Document section —

--------------------

Mark Pimperton describes how more secure handling of ARP packets by a new router caused a baffling loss of both Internet connections after 15 minutes.
We recently upgraded our router from a Zyxel Zywall 35 to a SonicWALL NSA 240. (We have two Internet connections and our venerable Zyxel was unable to cope with rising demand. Every so often the CPU would hit 100% and then we'd lose connectivity on both connections.)
During configuration, testing and initial deployment of the SonicWALL all seemed well. It was only when we went live that things unraveled. Web browsing was very slow - a real disappointment for Day 1! After a while we figured we had a DNS problem because all our nslookups, pings and tracerts to external sites were failing. We played around with DNS settings on the SonicWALL, but we knew they shouldn't have been relevant because DNS requests from users are handled by our DNS server. (The SonicWALL uses its own DNS settings to resolve names in reports, for example, but ordinary Web browsing requests should be handled by the DNS server.)

--------------------

Source material —
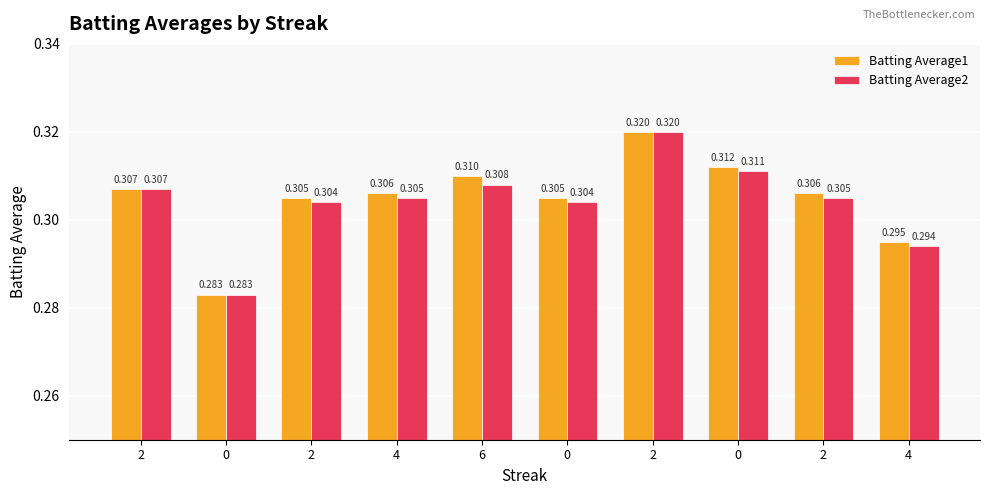

What are all the series names shown in the legend?

Batting Average1, Batting Average2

--------------------

Work task 1 — Retype the passage of the router upgrade account between "Mark Pimperton describes" and "on both connections.)", inclusive.
Work task 2 — Which network tests does the router upgrade account say were failing against external sites?
Work task 3 — Carry on writing the router upgrade account, starting after its final sentence.
This material was taken from a separate source.

Final answer 1 —
Mark Pimperton describes how more secure handling of ARP packets by a new router caused a baffling loss of both Internet connections after 15 minutes.
We recently upgraded our router from a Zyxel Zywall 35 to a SonicWALL NSA 240. (We have two Internet connections and our venerable Zyxel was unable to cope with rising demand. Every so often the CPU would hit 100% and then we'd lose connectivity on both connections.)

Final answer 2 — nslookups, pings, tracerts

Final answer 3 —
The router included bundled subscriptions to SonicWALL security services (e.g. content filtering) but our intention was to operate with all those switched off in the first instance in case of performance problems. I checked and found one of them still switched on in one of the zones. I switched it off and - bingo! Our DNS and browsing all came to life again.
Unfortunately it all broke again a few minutes later.
To make matters worse, I then realised our Exchange server wasn't sending any email out. Opening the Exchange Queue Viewer showed a stack of undelivered messages with - guess what - DNS failures.
I searched discussion forums and took some comfort from apparently not being the only one, but the thread I found didn't offer me a solution. We went back to checking our settings, including NAT Policies. There was one we weren't sure about so we disabled it. Everything started to work again, and our email was flowing once more. 15 minutes later, it all broke again. Eventually we realised that making any setting change on the SonicWALL - enabling or disabling a rule or a policy - would fix it for about 15 minutes.
Curiouser and curiouser, as they say.
I logged a support case with SonicWALL and also posted on the Spiceworks community. Responses from the community led me to think we'd cracked it and that it was caused by packet splitting when spilling over from one WAN to the other. Unfortunately that proved to be a dead end as well.
We could tell it was something to do with having two WAN connections because when we ran on only one (which was our faster one), everything was fine. It was when we reconnected the secondary connection that it would start to fail.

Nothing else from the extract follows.